Giacinto Di Pietrantonio: Di cosa parliamo?
Vanessa Beecroft: Vorrei parlare in terza persona, con la lingua dei — referenti — mammuth, ma sono ancora deficiente e mi esprimo in forma sensibile. Guardo la prospettiva di un linguaggio asettico ma più che mai mi riconosco affezionata alle percezioni.
GDP: Della pittura?
VB: La storia delle immagini della pittura prima e di certo cinema poi mi fa identificare tipi umani che ancora cerco perché ancora esistono: hanno solo cambiato costumi e portano vesti per altri riti e parti, mentre loro si ripetono.
GDP: Sempre delle ragazze però.
VB: È come se, ciclicamente, certe figure femminili si attribuissero la responsabilità di comportamenti esemplari, estremi; adesso una specie di digiuno, o sacrificio ginnico, è un nuovo costume per la santa, l’isterica, la strega medievale. Lo spirito del tempo ha bisogno di una (modesta) controparte del genere.
GDP: Con addosso gli abiti di oggi che riferiscono la storia della pittura?
VB: Ora osservo certe tenute sintetiche con bande laterali che favoriscono una certa elasticità, costringendo l’epidermide in una forma plastica ideale, deputate a riti contemporanei.
GDP: Cercando?
VB: Cerco i protagonisti di questo film, che si classificano secondo ordini e famiglie. Gruppo di famiglia in un interno (Europa). Storia di famiglia (ferite dell’Europa).
GDP: Da quando hai queste visioni?
VB: A nove anni visitavo mia nonna a Berlino e mi impressionava la ferita longitudinale che la sezionava, così come un sentimento ferito divideva la mia famiglia. Per spirito di autoconservazione ho così considerato l’Europa intera il territorio per una famiglia, istituendo, di volta in volta, legami parentelari acquisiti per affinità: Róza Luxemburg diventa una prozia e R.W. Fassbinder suo nipote; il Dott. Kluge mio carissimo referente e A.C.A. Beecroft il mio più caro amante.

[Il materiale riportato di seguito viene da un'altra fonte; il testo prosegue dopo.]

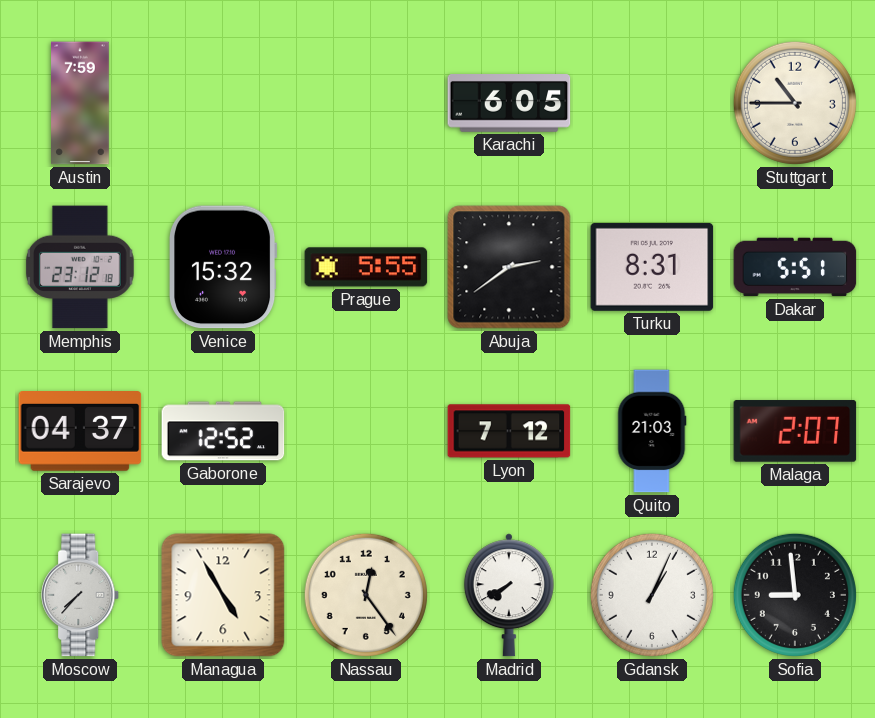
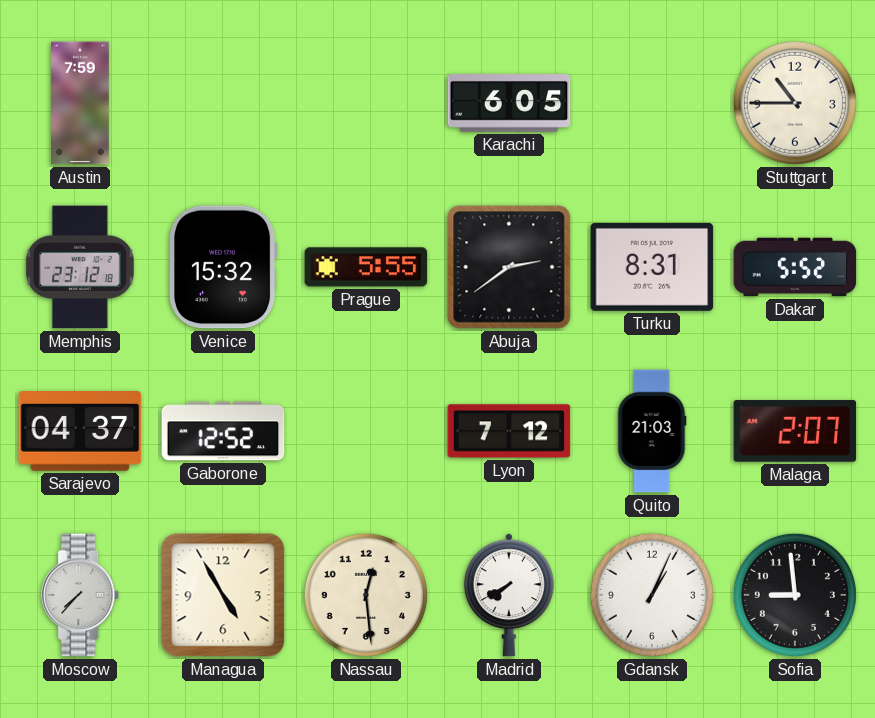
Dakar: 5:51 -> 5:52
Nassau: 12:24 -> 12:29
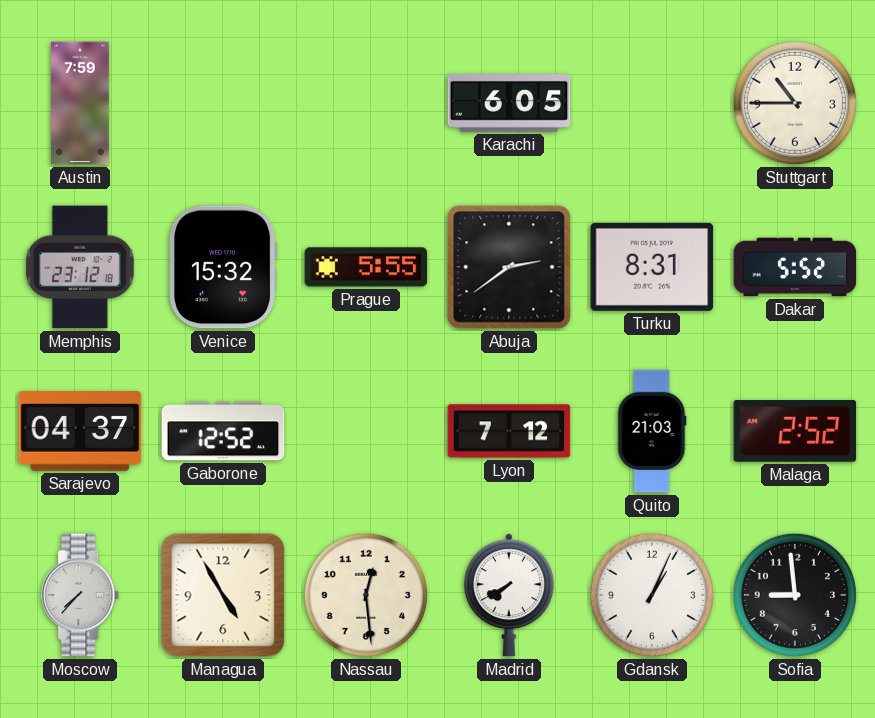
Malaga: 2:07 -> 2:52
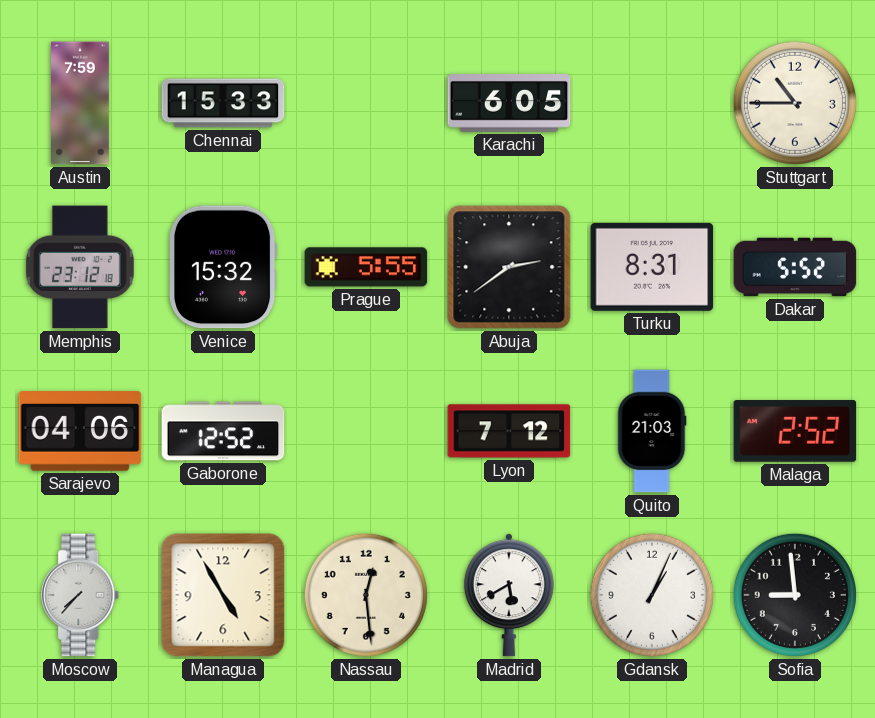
Chennai: none -> 15:33
Sarajevo: 04:37 -> 04:06
Madrid: 7:40 -> 5:40
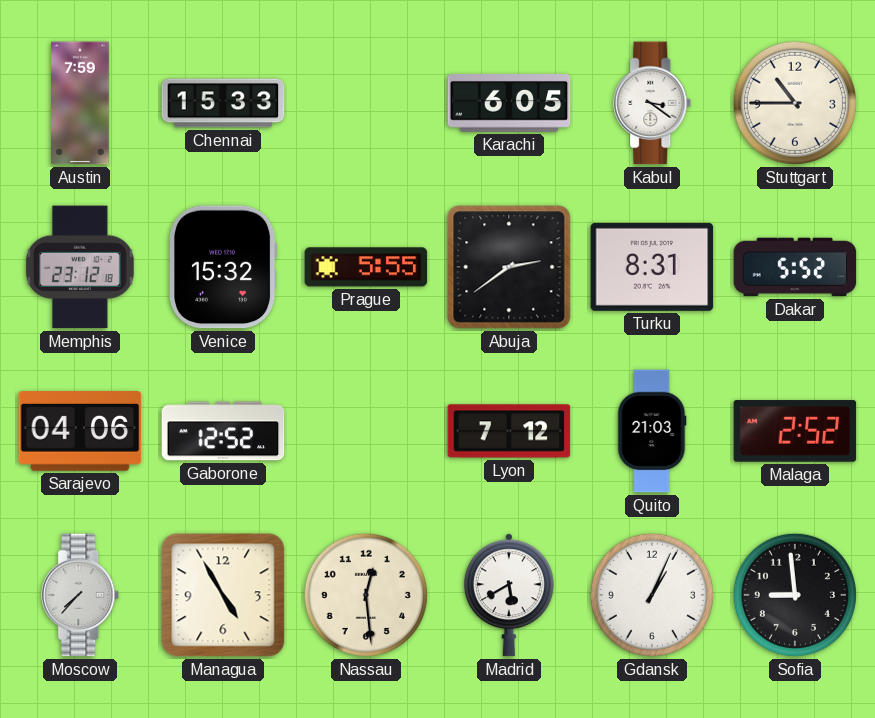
Kabul: none -> 3:21
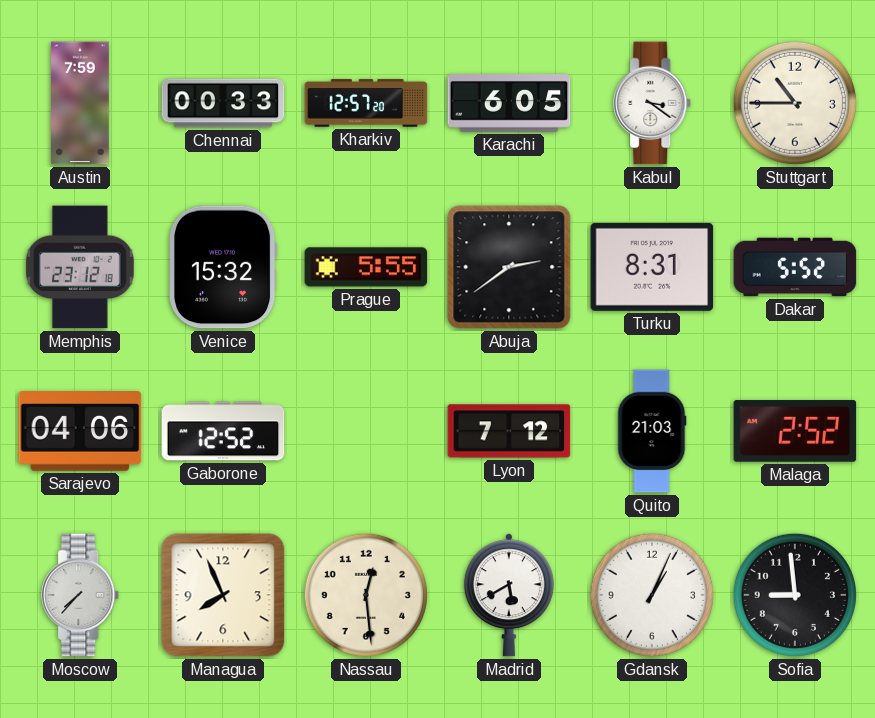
Chennai: 15:33 -> 00:33
Kharkiv: none -> 12:57
Managua: 4:55 -> 7:56
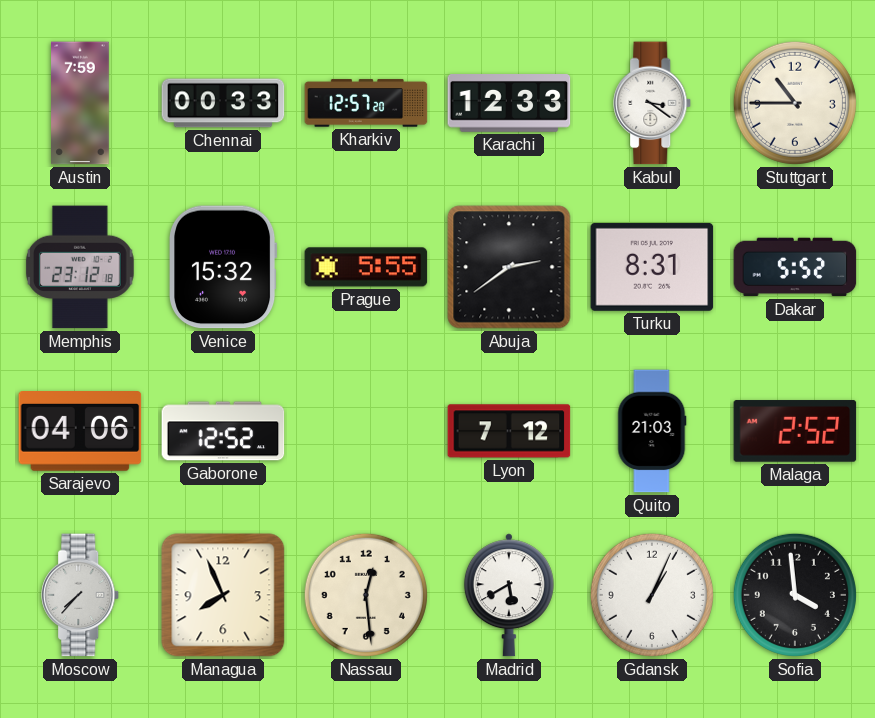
Karachi: 6:05 -> 12:33
Sofia: 8:59 -> 3:59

GDP: E poi tornavi in Italia?
VB: Se potessi ricolorerei l’Italia, che con la sua luminosità diffusa e imparziale, classica, tempra i cuori e i contrasti.
GDP: Una posizione molto umanistica.
VB: Poiché sono uomo, questo è il mio limite e la mia misura e, per quanto la tecnica mi attiri, ho deciso, per questa volta, di essere un po’ incapace. Contro il professionismo, per perdere anziché acquistare capacità, faccio pulizia buttando via le immagini, in modo parziale.
GDP: Parzialità che è la parte manierista che metti in scena nella prima performance?
VB: In Film, trenta ragazze portate come pubblico speciale direzionavano, con la loro presenza, indirettamente a Despair, libro del cibo dattiloscritto da un elenco alimentare quotidiano e ossessivo tenuto dal 1985 al 1993 e formalizzato in un volume macroscopico, o: La paura mangia l’anima. Anne Wiazemsky, triplicata in giovani dai capelli artificiali rosso elettrico, è l’immagine della eroessa della Chinoise di Godard che staziona, per un giorno, nella stanza di Jane bleibt Jane, capace solo di moltiplicarsi con i suoi disegni sui muri.
GDP: Perché tanto cinema?
VB: È medio proporzionale tra quanto succede fuori e quello che riesco a vedere: è un paesaggio già selezionato di momenti scelti, filtrati, quindi meno inquinanti; ma questa miopia per la realtà, o daltonismo, ritorna, come la coda di uno scorpione, ad avvelenarmi di empatia. E questo spero di abbandonarlo. A scuola mi piaceva ripetermi questa frase: “La matematica fissa, nell’immobilità della formula, l’infinita varietà delle apparenze”.